I can relate to overbuilding. I built the attached stand for a 60gal aquarium. There are basically (8) 4x4's for legs. Then, we ended up with a turtle instead of fish, and the tank is never more then half full, and my stand nearly outweighs what it is supporting. 

Oh well - at least I don't lose sleep that it might come crashing down.


----------



## AcesFull (Jan 6, 2008)

Scafremon said:


> I can relate to overbuilding. I built the attached stand for a 60gal aquarium. There are basically (8) 4x4's for legs. Then, we ended up with a turtle instead of fish, and the tank is never more then half full, and my stand nearly outweighs what it is supporting.
> 
> Oh well - at least I don't lose sleep that it might come crashing down.


Schweeeeeeeeeeeeeeeet!!! :thumbsup:


----------



## valongi (Dec 23, 2007)

Good job on the table, Aces. For my table, supporting a 3/4 in. 4x8 and homasote top, I resorted to stealing my own work table that was built on top of 2x4's. I took the design from an online woodworking site (I'll try to dig it up and post it up here).

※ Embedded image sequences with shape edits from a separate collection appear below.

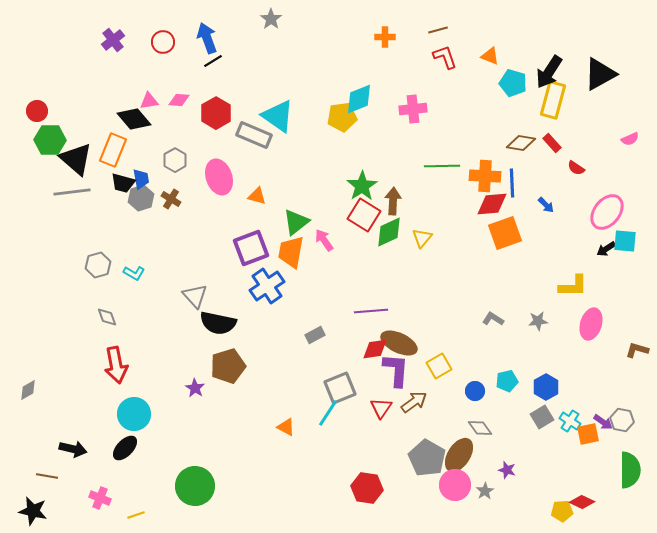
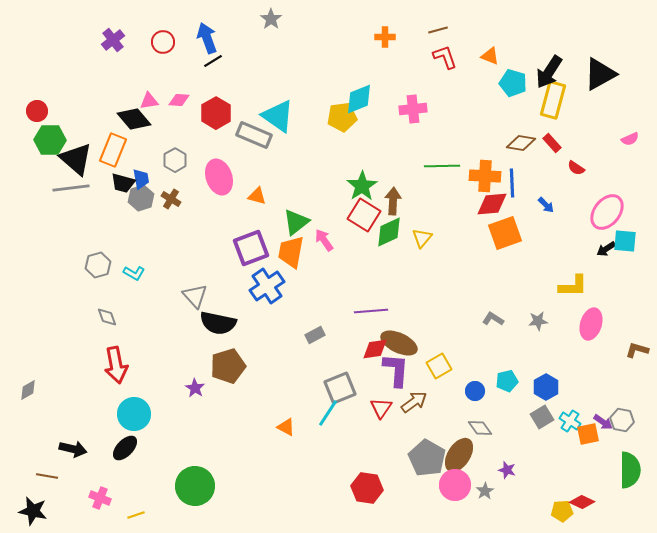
gray line at (72, 192): moved 1 px left, 4 px up
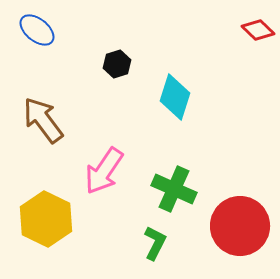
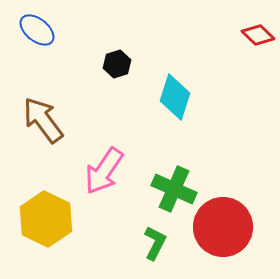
red diamond: moved 5 px down
red circle: moved 17 px left, 1 px down
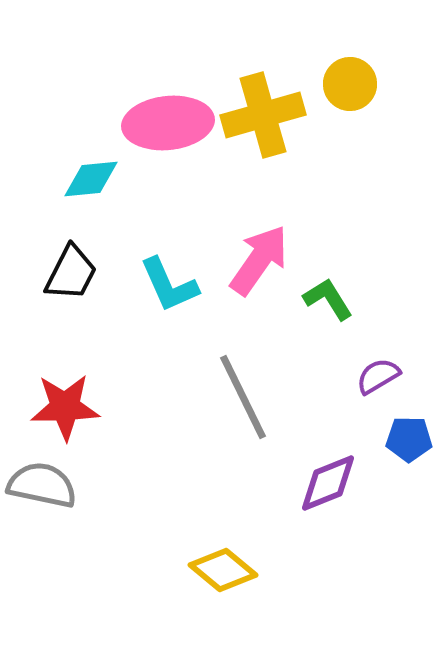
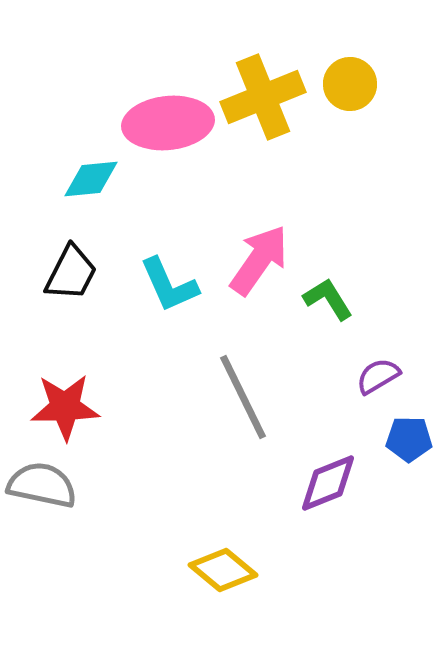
yellow cross: moved 18 px up; rotated 6 degrees counterclockwise
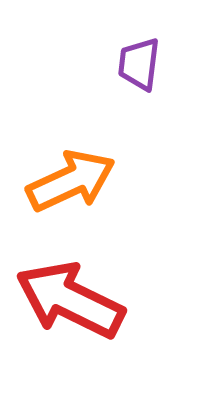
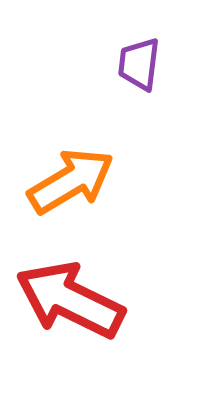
orange arrow: rotated 6 degrees counterclockwise
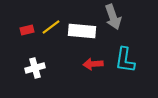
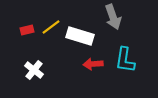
white rectangle: moved 2 px left, 5 px down; rotated 12 degrees clockwise
white cross: moved 1 px left, 2 px down; rotated 36 degrees counterclockwise
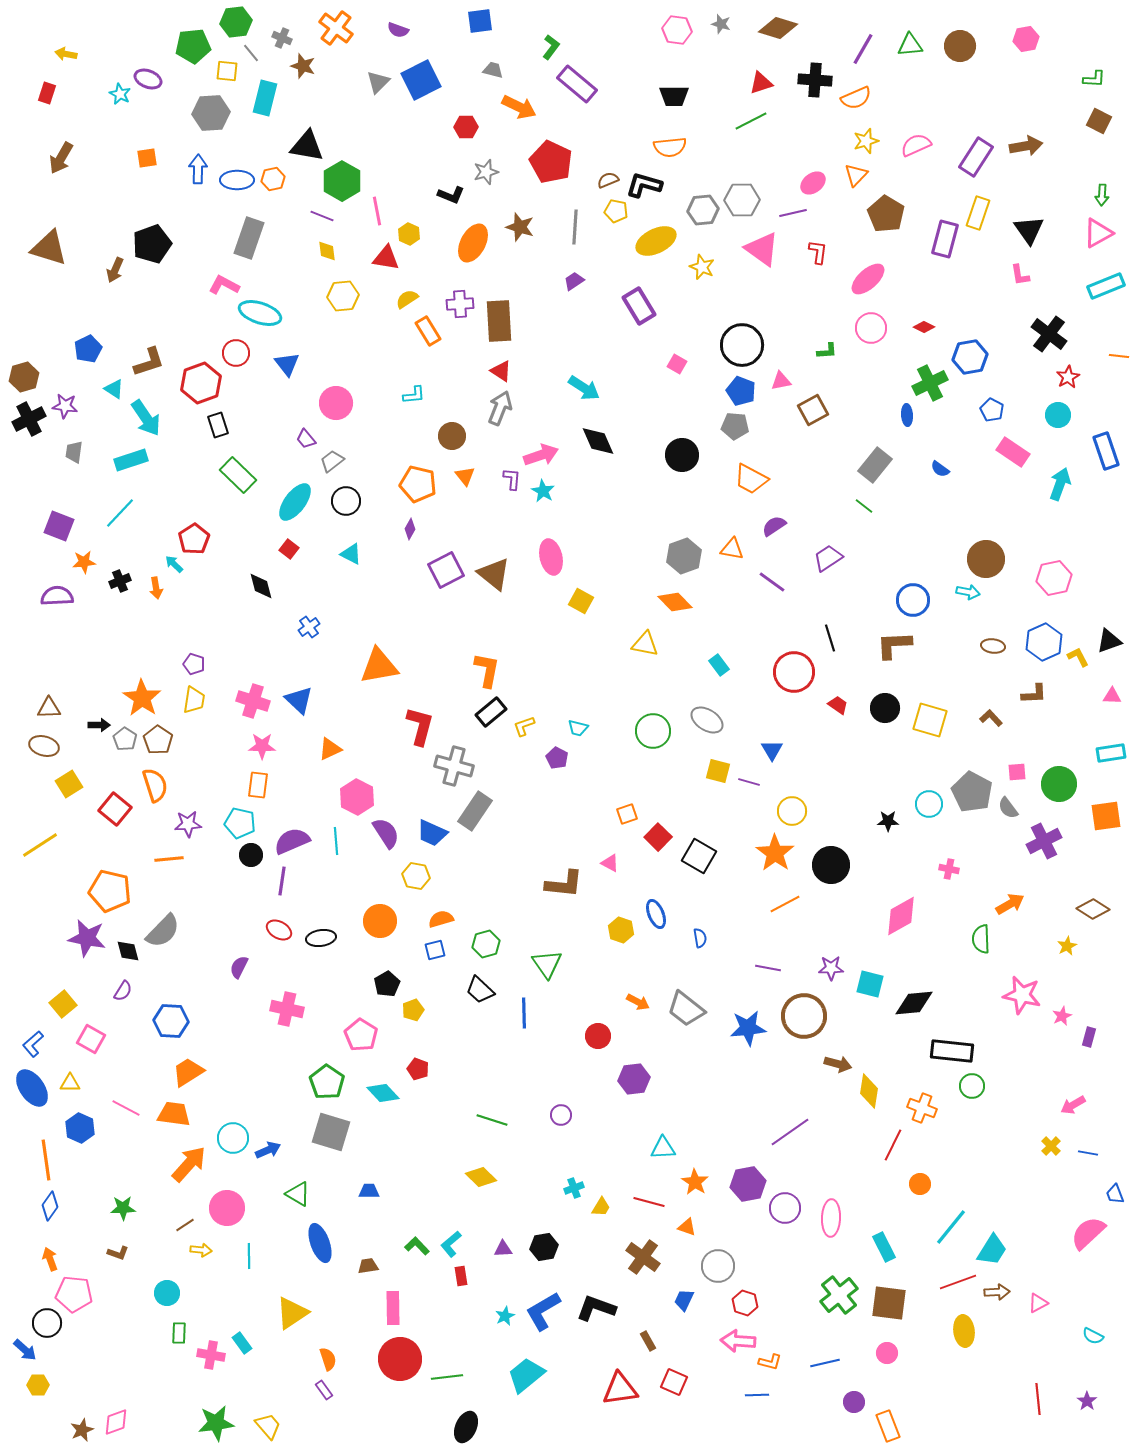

What type of material would anyone use to soften the blow of slamming against side walls as an over-lay? My first thought, foam core, wouldn't seem to be so durable over the long haul.


----------



## f1nutz (Mar 26, 2007)

*soft barrier material*

Nice Table!
To protect the cars from slamming the wood on my track I used foam floor matts the ones that come like puzzle pieces about 3/8 inches thick and cut them into 2 inch strips. I got them from a dollar store. The srtips can be bent around corners or glued to the wood side. You can insert a nail through vertically and hammer them into the surface of the table too. It works really well. I painted them red and white stripes to look like the fisa tire barriers, the type that have a layer of plastic in front of the tires. You can see it a bit in the back of these pics. Sorry I don't have a shot of it.


----------